O lançamento do filme-concerto de Billie Eilish reacendeu um fenômeno que vem ganhando força nos cinemas de todo o mundo: a transformação das salas de exibição em extensões dos grandes shows musicais. Em cartaz desde o início deste mês, “Billie Eilish – Hit Me Hard and Soft: The Tour in 3D” levou fãs a cantar, dançar, gritar e registrar as sessões com celulares erguidos diante da tela, reproduzindo comportamentos típicos de apresentações ao vivo.
A própria cantora incentivou a participação do público. Em suas redes sociais, Billie Eilish compartilhou vídeos mostrando admiradores pulando e cantando durante as exibições. Posteriormente, em entrevista à rádio Capital FM durante a pré-estreia do longa em Londres, a artista pediu desculpas pela movimentação intensa nas salas, mas observou que esse tipo de comportamento se tornou comum desde que os registros de turnês passaram a ocupar espaço cada vez maior nas programações dos cinemas.

O crescimento desse mercado nos últimos anos chamou a atenção não apenas da indústria musical, mas também dos principais estúdios, distribuidoras e redes exibidoras. O interesse se intensificou especialmente após o sucesso de duas produções lançadas em 2023, que ajudaram a consolidar os filmes-concerto como um segmento de grande potencial comercial.
O principal marco dessa expansão foi “Taylor Swift: The Eras Tour”. Lançado em novembro de 2023, o filme registrou a turnê da cantora norte-americana e alcançou uma arrecadação mundial de US$ 261,6 milhões, tornando-se o filme-concerto de maior bilheteria da história. O desempenho colocou a produção à frente de lançamentos tradicionais do cinema, superando títulos como “Wish – O Poder dos Desejos”, da Disney, e “As Marvels”, além de ultrapassar arrecadações de obras dirigidas por cineastas consagrados.
No Brasil, o impacto também foi expressivo. Segundo dados da Comscore Movies, o filme arrecadou R$ 7,9 milhões e levou 186 mil espectadores aos cinemas.
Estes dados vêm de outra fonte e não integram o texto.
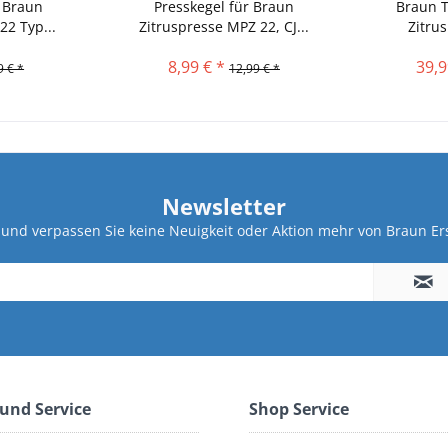
r Braun
Presskegel für Braun
Braun T
22 Typ...
Zitruspresse MPZ 22, CJ...
Zitru
8,99 € *
39,9
9 € *
12,99 € *
Newsletter
und verpassen Sie keine Neuigkeit oder Aktion mehr von Braun Ers
 und Service
Shop Service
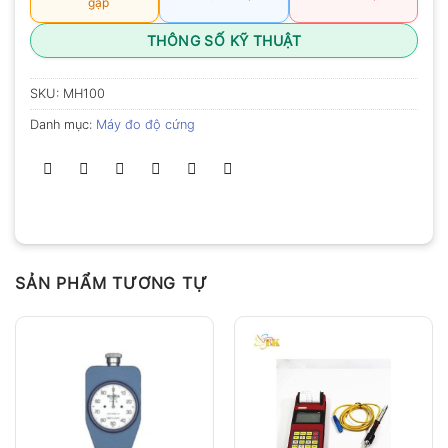
gặp
THÔNG SỐ KỸ THUẬT
SKU:
MH100
Danh mục:
Máy đo độ cứng
SẢN PHẨM TƯƠNG TỰ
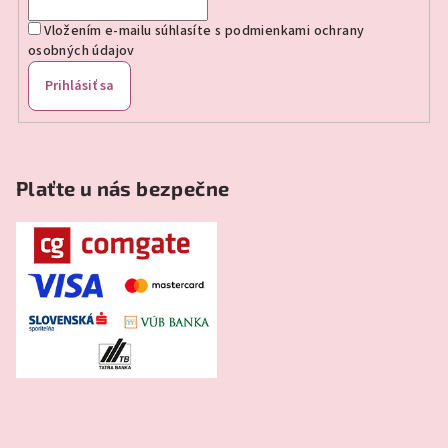
Vložením e-mailu súhlasíte s
podmienkami ochrany
osobných údajov
Prihlásiť sa
Plaťte u nás bezpečne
Em algumas sessões, o envolvimento dos fãs ultrapassou a simples exibição do filme. Em São Paulo, por exemplo, houve até pedido de casamento durante uma apresentação.
O sucesso chamou a atenção das exibidoras. Para Samara Vilvert, gerente de marketing da rede Cinesystem, a experiência demonstrou a capacidade dos cinemas de reproduzir parte da atmosfera dos grandes eventos musicais. “Foi disruptivo. A gente vendeu muito ingresso em poucos minutos”, afirma. “Se há tantos shows que esgotam rápido, por que não replicar isso nas salas de cinema para alcançar mais público?”
Meses antes do fenômeno envolvendo Taylor Swift, outro artista já havia demonstrado o potencial desse mercado. Em fevereiro de 2023, o grupo sul-coreano BTS lançou “BTS: Yet to Come in Cinemas”, registro de sua última apresentação antes de uma pausa nas atividades. O filme arrecadou US$ 51,6 milhões mundialmente.
No Brasil, a produção vendeu 182 mil ingressos e somou R$ 6,9 milhões em bilheteria. O desempenho chamou atenção por ter sido alcançado em apenas sete dias de exibição, período significativamente menor que o normalmente destinado aos lançamentos convencionais. Filmes tradicionais costumam permanecer várias semanas em cartaz.
Especialistas apontam que a expansão desse segmento está diretamente relacionada ao aumento da demanda por experiências coletivas após a pandemia de Covid-19. Com a retomada dos eventos presenciais, artistas e fãs passaram a buscar novas formas de reviver a experiência dos shows.
O k-pop se tornou um dos principais motores desse crescimento. Desde 2023, foram lançadas 38 produções relacionadas ao gênero no Brasil. Muitas dessas exibições ocorrem em sessões únicas e sincronizadas internacionalmente, criando uma sensação de evento exclusivo e simultâneo semelhante à de um show ao vivo. O próprio BTS voltou recentemente aos cinemas com a gravação de sua turnê.